WORK TASK 1: Quote the passage on media coverage of risk word for word, starting at "Members of the" and ending at "not sufficiently skeptical.".
WORK TASK 2: In the passage on media coverage of risk, list the motives that John Stossel attributes to environmental groups.

SELECTED TEXT:
■ ■ ■

Since then, several scientists who signed the earlier letter to The Times have produced a scholarly article expected to be cited in a major report to Congress in the next session assessing all the risks children are exposed to in schools. The major recommendation of the article is: “The NYC asbestos in schools crisis will hopefully present the need to avoid unnecessary panic and the necessity of conveying good information to a concerned public.”
Members of the media are beginning, however belatedly, to take that responsibility seriously – and criticize their peers who do not. A voluminous series in The Los Angeles Times on Sept. 11-13 by David Shaw which asked, “Why Does the Media Make Life Seem So Risky?,” has forced many reporters to acknowledge their work has, all too often, been too sensational and not sufficiently skeptical.
John Stossel of ABC-TV, for example, who has produced two hour-long shows within the past year taking a closer look at the claims of “noble environmental groups,” admits to his earlier gullibility. “I’m embarrassed to say that it took me years to realize their data were often soft, if not absurd, and they had their own venal motives, to get on television, to get famous, to get more money,” Stossel told Shaw.

■ ■ ■

THE DATA:
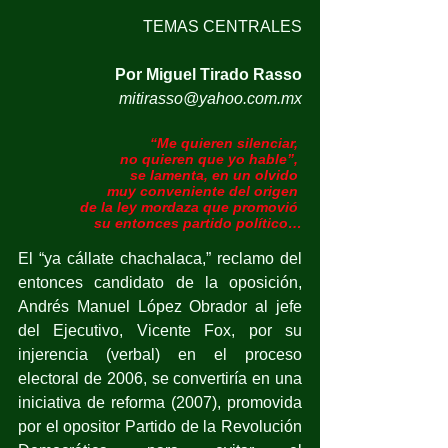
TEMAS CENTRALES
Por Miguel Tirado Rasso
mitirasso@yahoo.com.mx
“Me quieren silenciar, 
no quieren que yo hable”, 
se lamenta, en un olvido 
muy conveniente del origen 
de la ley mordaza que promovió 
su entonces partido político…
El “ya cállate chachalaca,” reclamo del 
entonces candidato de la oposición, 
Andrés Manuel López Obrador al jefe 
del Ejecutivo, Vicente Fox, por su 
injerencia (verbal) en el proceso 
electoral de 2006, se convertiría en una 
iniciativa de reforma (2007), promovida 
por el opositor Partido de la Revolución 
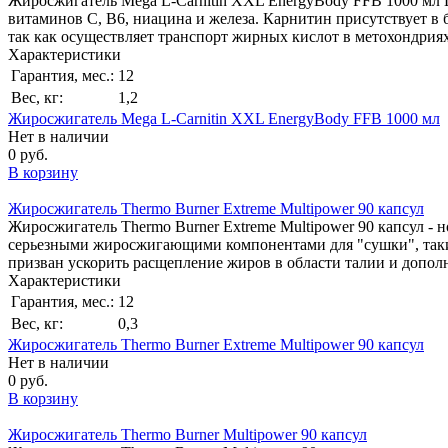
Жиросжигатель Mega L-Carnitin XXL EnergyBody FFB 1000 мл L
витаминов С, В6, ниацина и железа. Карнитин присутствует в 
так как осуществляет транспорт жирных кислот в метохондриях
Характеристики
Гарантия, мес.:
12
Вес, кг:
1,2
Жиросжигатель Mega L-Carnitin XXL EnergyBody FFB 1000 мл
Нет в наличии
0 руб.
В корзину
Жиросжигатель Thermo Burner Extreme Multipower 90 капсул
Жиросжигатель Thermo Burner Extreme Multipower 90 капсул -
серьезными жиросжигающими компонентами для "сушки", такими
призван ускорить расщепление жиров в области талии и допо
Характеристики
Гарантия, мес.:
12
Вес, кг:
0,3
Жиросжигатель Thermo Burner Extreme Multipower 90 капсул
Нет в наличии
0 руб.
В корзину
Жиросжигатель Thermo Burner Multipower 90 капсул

■ ■ ■

PROBLEM SOLUTION 1:
Members of the media are beginning, however belatedly, to take that responsibility seriously – and criticize their peers who do not. A voluminous series in The Los Angeles Times on Sept. 11-13 by David Shaw which asked, “Why Does the Media Make Life Seem So Risky?,” has forced many reporters to acknowledge their work has, all too often, been too sensational and not sufficiently skeptical.

PROBLEM SOLUTION 2:
- to get on television
- to get famous
- to get more money